A quite beautiful
tea equipage awaited them on a small table, but Lady Etynge was
not in the room.
"What a beautiful house to live in," said Robin, "but, do you know,
the number ISN'T 97 A. I looked as we came in, and it is No. 25."
"Is it? I ought to have been more careful," answered Fraulein
Hirsch. "It is wrong to be careless even in small matters."
Almost immediately Lady Etynge came in and greeted them, with a
sort of gentle delight. She drew Robin down on to a sofa beside
her and took her hand and gave it a light pat which was a caress.

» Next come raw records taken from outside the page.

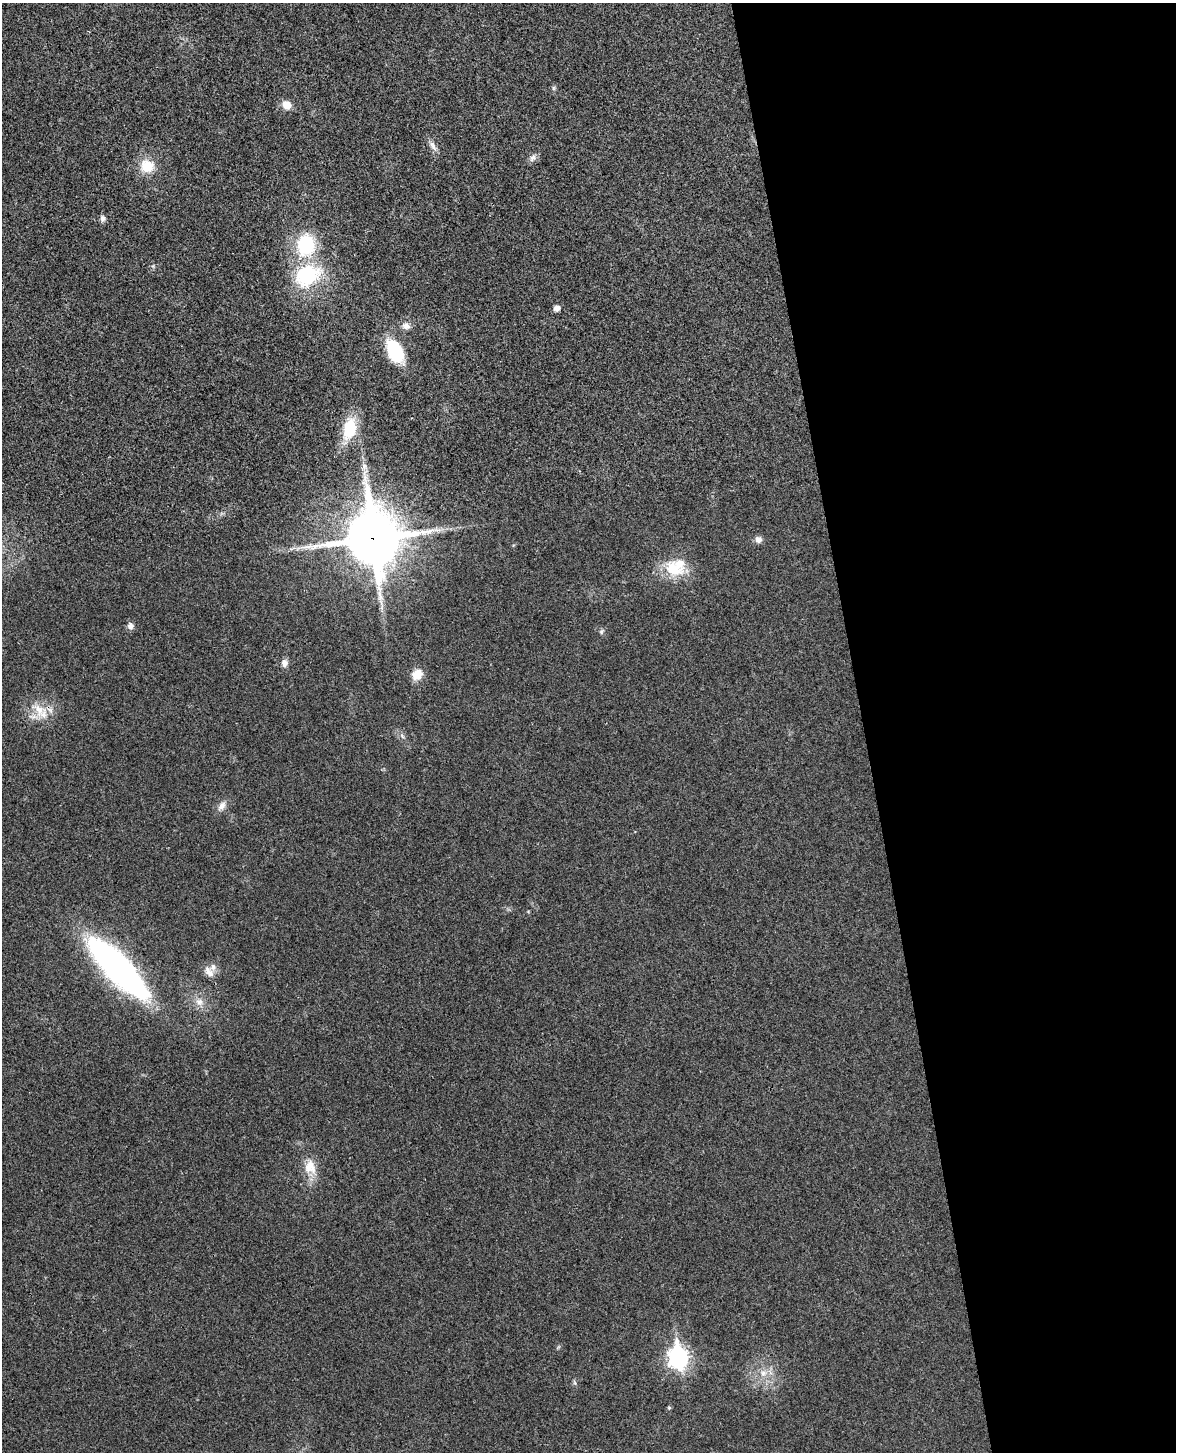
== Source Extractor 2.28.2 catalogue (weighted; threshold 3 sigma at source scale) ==
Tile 8 of 4 x 3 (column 4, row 2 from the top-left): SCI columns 3579-4752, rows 1594-3043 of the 4811 x 4744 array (HDU 1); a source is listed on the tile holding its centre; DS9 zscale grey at full resolution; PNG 1178 x 1454 px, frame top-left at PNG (2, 3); no overlay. Shown black and unused: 27% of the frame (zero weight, under 3 of 4 exposures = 6% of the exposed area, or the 3 px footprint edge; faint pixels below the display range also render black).
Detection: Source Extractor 2.28.2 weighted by HDU 2 'WHT'; one run over the whole footprint, this tile lists its part. Background 0.0202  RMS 0.0063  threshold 0.0282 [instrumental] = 3 sigma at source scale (4.5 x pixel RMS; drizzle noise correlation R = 1.50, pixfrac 1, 0.05/0.05 arcsec/px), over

"Now you really ARE here," she said, "I have been so busy that
I have been afraid I should not have time to show you the rooms
before it was too late to make a change, if you thought anything
might be improved."
"I am sure nothing can improve them," said Robin, more dewy-eyed
than usual and even a thought breathless, because this was really
a sort of adventure, and she longed to ask if, by any chance,
she would "do." And she was so afraid that she might lose this
amazingly good opportunity, merely because she was too young and
inexperienced to know how she ought to broach the subject. She
had not thought yet of asking Mademoiselle Valle how it should be
done.
She was not aware that she looked at Lady Etynge with a heavenly,
little unconscious appeal, which made her enchanting. Lady Etynge
looked at her quite fixedly for an instant.